The team at Groceryrama
and GreenVillage can begin to act by designing a system for dealing
with their data needs and executing the processes defined in that
system. Start the design phase by taking stock of all of these different
structures, formats, data sources, and data feeds in the define and
discover phases of the data management methodology. Then you can create
an environment that accommodates the needs of your business. In the
design phase, you consolidate and coordinate your data management
activities by concentrating on the following imperatives:
-
Consistency of rules: Ultimately,
an organization needs one set of business rules that can be stored
centrally but deployed across all data sources, applications, and
lines of business.
-
Consistency of the
data model: The data model is the single, definitive
source for how your data maps to your business. Through the process
of creating a well-structured data model, you identify the appropriate
source systems and begin to reconcile multiple views, if required.
-
Consistency of business
processes: During the planning stage, you identify processes
that are potentially impacted. Now, the task is to provide consistency
across these processes.
This is the time to
gather teams of business analysts, data architects, and IT specialists
and begin to make practical decisions about how the data will be organized
and regulated.
For example, you need
to make sure that the content of the data files works together. Do
your customer names have same format? Or do some sources put the surname
first and others put it last? Are all of dates in the same format?
Do your product lists contain duplicated records? These questions
and other like them can be addressed with the data quality and master
data management functions in applications such as DataFlux Data Management
Studio and SAS Master Data Management.
Another common data
problem is choosing among similar, but not identical, rows of data.

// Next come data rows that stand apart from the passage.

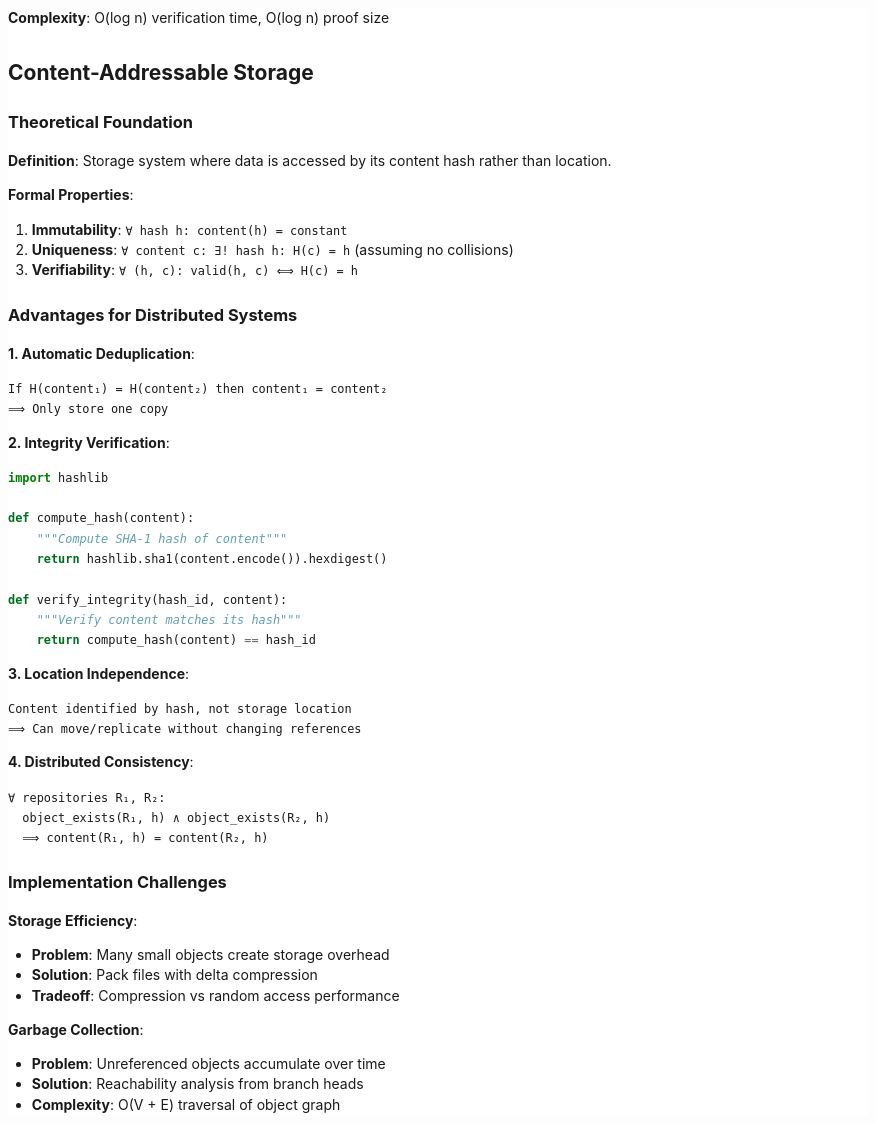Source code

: **Complexity**: O(log n) verification time, O(log n) proof size

## Content-Addressable Storage

### Theoretical Foundation

**Definition**: Storage system where data is accessed by its content hash rather than location.

**Formal Properties**:
1. **Immutability**: `∀ hash h: content(h) = constant`
2. **Uniqueness**: `∀ content c: ∃! hash h: H(c) = h` (assuming no collisions)
3. **Verifiability**: `∀ (h, c): valid(h, c) ⟺ H(c) = h`

### Advantages for Distributed Systems

**1. Automatic Deduplication**:
```
If H(content₁) = H(content₂) then content₁ = content₂
⟹ Only store one copy
```

**2. Integrity Verification**:
```python
import hashlib

def compute_hash(content):
    """Compute SHA-1 hash of content"""
    return hashlib.sha1(content.encode()).hexdigest()

def verify_integrity(hash_id, content):
    """Verify content matches its hash"""
    return compute_hash(content) == hash_id
```

**3. Location Independence**:
```
Content identified by hash, not storage location
⟹ Can move/replicate without changing references
```

**4. Distributed Consistency**:
```
∀ repositories R₁, R₂: 
  object_exists(R₁, h) ∧ object_exists(R₂, h) 
  ⟹ content(R₁, h) = content(R₂, h)
```

### Implementation Challenges

**Storage Efficiency**:
- **Problem**: Many small objects create storage overhead
- **Solution**: Pack files with delta compression
- **Tradeoff**: Compression vs random access performance

**Garbage Collection**:
- **Problem**: Unreferenced objects accumulate over time
- **Solution**: Reachability analysis from branch heads
- **Complexity**: O(V + E) traversal of object graph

For example, you might have records in the supplier information tables
for both of the merging entities that appear to refer to the same
supplier. The supplier records for Acme Pork Products for one company
spell out the name of the state where the supplier is located and
include a postal code. However, the supplier records for the other
company use a two-letter state code and omit the postal code. Which
supplier records should the merged Groceryrama and GreenVillage enterprise
use?
You can use the entity
resolution tools in SAS Master Data Management to diagnose the extent
of the problem. Then you can designate one survivor record for suppliers
that you can use throughout the enterprise. Business users have established
how the data and rules should be defined. The IT staff can now ensure
that databases and applications comply with the definitions.
SAS Data Integration
Studio is an Enterprise extract, transform, load (ETL) application
that gives a big productivity boost to SAS coders doing data preparation
and data management. It contains several features that help you get
your data working together. First, you can register your data as metadata
and group it into libraries of source and target tables. Then, you
add the items in the libraries to job flows that enable you to perform
the extract, transform, and load tasks at the core of data integration.

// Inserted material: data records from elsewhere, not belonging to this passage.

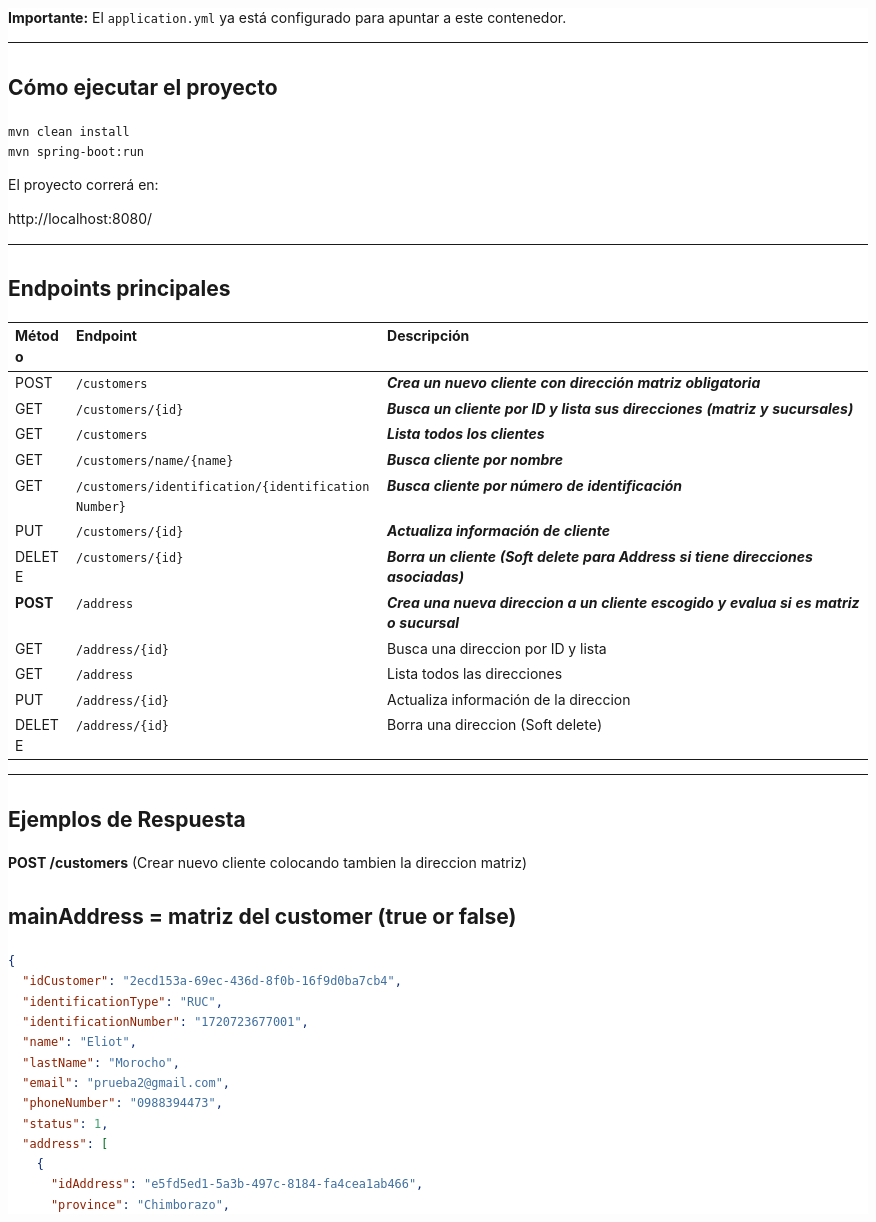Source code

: **Importante:** El `application.yml` ya está configurado para apuntar a este contenedor.

---

## Cómo ejecutar el proyecto

```bash
mvn clean install
mvn spring-boot:run
```

El proyecto correrá en:

http://localhost:8080/


---

## Endpoints principales

| Método | Endpoint                                           | Descripción                                                                    |
|:------|:---------------------------------------------------|:-------------------------------------------------------------------------------|
| POST  | `/customers`                                       | _**Crea un nuevo cliente con dirección matriz obligatoria**_                         |
| GET   | `/customers/{id}`                                  | _**Busca un cliente por ID y lista sus direcciones (matriz y sucursales)**_          |
| GET   | `/customers`                                       | _**Lista todos los clientes**_                                                       |
| GET   | `/customers/name/{name}`                           | _**Busca cliente por nombre**_                                                       |
| GET   | `/customers/identification/{identificationNumber}` | _**Busca cliente por número de identificación**_                                     |
| PUT   | `/customers/{id}`                                  | _**Actualiza información de cliente**_                                               |
| DELETE| `/customers/{id}`                                  | _**Borra un cliente (Soft delete para Address si tiene direcciones asociadas)**_     |
| **POST**  | `/address`                                         | _**_Crea una nueva direccion a un cliente escogido y evalua si es matriz o sucursal_**_ |
| GET   | `/address/{id}`                                            | Busca una direccion por ID y lista                                             |
| GET   | `/address`                                       | Lista todos las direcciones                                                    |
| PUT   | `/address/{id}`                                  | Actualiza información de la direccion                                          |
| DELETE| `/address/{id}`                                  | Borra una direccion (Soft delete)   |

---

## Ejemplos de Respuesta

**POST /customers** (Crear nuevo cliente colocando tambien la direccion matriz)

## mainAddress = matriz del customer (true or false)

```json
{
  "idCustomer": "2ecd153a-69ec-436d-8f0b-16f9d0ba7cb4",
  "identificationType": "RUC",
  "identificationNumber": "1720723677001",
  "name": "Eliot",
  "lastName": "Morocho",
  "email": "prueba2@gmail.com",
  "phoneNumber": "0988394473",
  "status": 1,
  "address": [
    {
      "idAddress": "e5fd5ed1-5a3b-497c-8184-fa4cea1ab466",
      "province": "Chimborazo",
```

Finally, you can deploy these jobs and schedule them for execution
in batches. The application also supports related processes such as
SQL queries, table loading, analytics, and reporting.
DataFlux Data Management
Studio support data job flows and process job flows to improve data
quality. DataFlux Data Management Studio is designed to work with
DataFlux Data Management Server. Any authorized user can review and
work with the jobs on the server. SAS Visual Process Orchestration
adds the ability to integrate executable files from various systems
into a single process flow. It enables you to build orchestration
jobs, which are process jobs that run other jobs.
SAS Data Integration
Studio and DataFlux Data Management Studio are often used by data
management specialists. SAS Data Loader brings data management within
reach of the general business user. SAS Data Loader simplifies the
process of working with large distributed Hadoop data sources. Then
it provides a series of wizard-based directives that help you perform
tasks like transforming, profiling, and querying data in Hadoop
You can use SAS software
to quickly and efficiently acquire data from a wide variety of data
sources. For example, you can use
SAS/ACCESS interfaces for critical
sources such as the following:
-
Oracle, Sybase, DB2, and Microsoft
-
SQL Server, and Teradata databases
-
-
data from enterprise resource planning
applications such as SAS
Then, you can use the
external file wizards in SAS Data Integration Studio acquire data
from fixed-width, delimited, and user-written external files. You
can also use SAS Data Integration Studio to register metadata from
all of your data sources into libraries that are used in jobs. You
can work with all of this data in your SAS applications.